The faint, millimeter-wavelength glow of DeeDee, as seen by ALMA. Credit: ALMA (ESO/NAOJ/NRAO)

Recently ALMA trained its antennas at 2014 UZ224, popularly known as DeeDee. The ALMA observatory has a resolution as high as the Hubble space telescope, but observes at millimeter wavelengths, just on the edge between the infrared and microwave range. This makes it perfectly suited to observe objects such as the cold dust around distant stars. It can also study TNOs such as DeeDee. Measuring the wavelengths at which DeeDee emits most of its light, the ALMA team found the dwarf planet’s temperature is about 30 Kelvin, similar to other distant dwarf planets such as Eris. The study also found DeeDee is about 635 kilometers in diameter.
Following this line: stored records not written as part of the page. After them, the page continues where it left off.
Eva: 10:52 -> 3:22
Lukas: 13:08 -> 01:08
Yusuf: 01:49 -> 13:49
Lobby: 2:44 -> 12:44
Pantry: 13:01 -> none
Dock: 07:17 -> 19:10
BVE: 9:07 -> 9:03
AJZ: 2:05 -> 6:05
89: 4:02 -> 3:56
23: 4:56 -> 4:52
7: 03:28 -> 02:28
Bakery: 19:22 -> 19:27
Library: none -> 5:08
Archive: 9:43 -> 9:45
That makes it large enough for its own gravity to hold it in a roughly spherical shape, which is one of the criteria for a dwarf planet.

We’ve only just begun to study the outer edge of our solar system, and there are plenty of worlds out there to explore. There may even be a super-Earth. Studies like this demonstrate that we finally have the ability to learn about the most distant bodies in our solar system.